2021年5月9日日曜日

第237回:「中国の外交戦略と世界秩序」川島 真 他編

レーティング:★★★★★☆☆

珍しくとても固い本です。仕事柄直接ではないですが中国に関係することがあるので、一度、一帯一路といった中国の現在の外交思想がどうなっているのかについて勉強しようと思い立って買った本です。Amazonのレビューでは現代中国研究に欠かせない一冊といった高い評価があり、また執筆者も一線の先生ばかりとなっています。

序章は全体を俯瞰するサマリーのような形になっており、第1部は中国の世界秩序観と対外政策、第2部はアフリカと中国、第3部は中国と周辺、中南米地域となっています。読者によってニーズは異なると思いますが、第1部は一帯一路の戦略的なあいまいさを丁寧に説き起こしていきます。また、丹念にテキストを負うことで改革開放との比較を行っているのもとても興味深いです。また、対外援助分析は中国の援助の歴史を紐解きながらどのように内部体制を整備し、また反省を活かしながら進化しているかが書かれています。

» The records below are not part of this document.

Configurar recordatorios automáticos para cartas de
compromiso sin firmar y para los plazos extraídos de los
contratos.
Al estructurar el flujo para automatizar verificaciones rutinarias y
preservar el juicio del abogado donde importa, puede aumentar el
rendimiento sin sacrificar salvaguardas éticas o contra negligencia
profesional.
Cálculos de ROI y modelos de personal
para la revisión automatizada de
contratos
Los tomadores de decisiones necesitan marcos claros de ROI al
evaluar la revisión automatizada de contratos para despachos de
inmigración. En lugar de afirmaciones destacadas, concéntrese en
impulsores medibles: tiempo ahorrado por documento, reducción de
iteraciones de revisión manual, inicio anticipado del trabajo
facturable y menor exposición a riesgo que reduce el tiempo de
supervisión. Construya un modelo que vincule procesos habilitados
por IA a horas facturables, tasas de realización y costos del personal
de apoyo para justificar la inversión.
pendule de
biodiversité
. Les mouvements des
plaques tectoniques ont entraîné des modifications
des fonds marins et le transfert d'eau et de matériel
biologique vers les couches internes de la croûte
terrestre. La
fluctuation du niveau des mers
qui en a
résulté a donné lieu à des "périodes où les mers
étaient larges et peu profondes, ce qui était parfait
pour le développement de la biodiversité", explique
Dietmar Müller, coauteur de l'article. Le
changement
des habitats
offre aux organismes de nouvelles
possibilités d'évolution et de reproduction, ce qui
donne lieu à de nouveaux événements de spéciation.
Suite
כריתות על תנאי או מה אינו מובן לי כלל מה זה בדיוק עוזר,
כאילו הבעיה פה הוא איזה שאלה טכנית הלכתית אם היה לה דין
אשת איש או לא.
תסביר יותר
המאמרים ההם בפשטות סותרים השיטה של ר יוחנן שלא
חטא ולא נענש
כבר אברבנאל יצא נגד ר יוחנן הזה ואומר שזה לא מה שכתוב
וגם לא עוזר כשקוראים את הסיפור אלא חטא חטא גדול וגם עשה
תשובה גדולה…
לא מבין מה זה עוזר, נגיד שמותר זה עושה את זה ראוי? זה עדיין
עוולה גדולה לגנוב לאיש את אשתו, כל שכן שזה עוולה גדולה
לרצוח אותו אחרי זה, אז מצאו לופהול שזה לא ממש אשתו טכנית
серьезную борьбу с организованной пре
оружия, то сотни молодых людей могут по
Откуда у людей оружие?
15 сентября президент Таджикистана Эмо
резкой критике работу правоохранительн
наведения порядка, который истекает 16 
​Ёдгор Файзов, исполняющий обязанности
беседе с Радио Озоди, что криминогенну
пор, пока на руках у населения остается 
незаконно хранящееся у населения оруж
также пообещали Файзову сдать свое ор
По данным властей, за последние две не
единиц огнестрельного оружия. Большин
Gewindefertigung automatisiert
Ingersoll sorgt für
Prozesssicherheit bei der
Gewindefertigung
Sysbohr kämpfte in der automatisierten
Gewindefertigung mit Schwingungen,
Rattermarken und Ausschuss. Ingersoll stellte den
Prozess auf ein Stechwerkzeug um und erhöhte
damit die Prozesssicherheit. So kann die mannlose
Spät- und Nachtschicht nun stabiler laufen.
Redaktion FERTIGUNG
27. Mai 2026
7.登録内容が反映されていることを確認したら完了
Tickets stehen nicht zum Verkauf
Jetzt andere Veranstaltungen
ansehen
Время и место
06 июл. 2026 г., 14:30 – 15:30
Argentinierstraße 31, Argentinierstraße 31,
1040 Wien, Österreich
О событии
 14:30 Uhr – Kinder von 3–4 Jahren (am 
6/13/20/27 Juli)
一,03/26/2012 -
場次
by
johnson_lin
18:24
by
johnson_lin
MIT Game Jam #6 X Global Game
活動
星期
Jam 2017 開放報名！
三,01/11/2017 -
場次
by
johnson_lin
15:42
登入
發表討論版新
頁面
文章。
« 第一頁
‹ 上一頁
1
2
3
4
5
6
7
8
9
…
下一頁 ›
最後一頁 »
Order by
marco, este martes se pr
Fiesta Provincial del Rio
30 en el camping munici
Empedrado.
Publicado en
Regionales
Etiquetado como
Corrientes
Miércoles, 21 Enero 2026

第2部はその名の通りアフリカへの援助と投資について書かれていますが、中国はぽっと出で資金攻勢を行ったわけではなく長期ビジョンに基づいて、時には自国産業の要請に後押しされて資金のみならず外交や草の根を含めた膨大な時間とリソースを投入してきたことがわかります。第3部は特に対メコンの分析が興味深いのですが、かなり中国寄りの観点で書かれているので、一部、少し一方的かなと思われる分析があります。

なお、一部の章で数字の複数の脱落や誤字が散見されるのはこの種の学術書としては残念な思いがしました。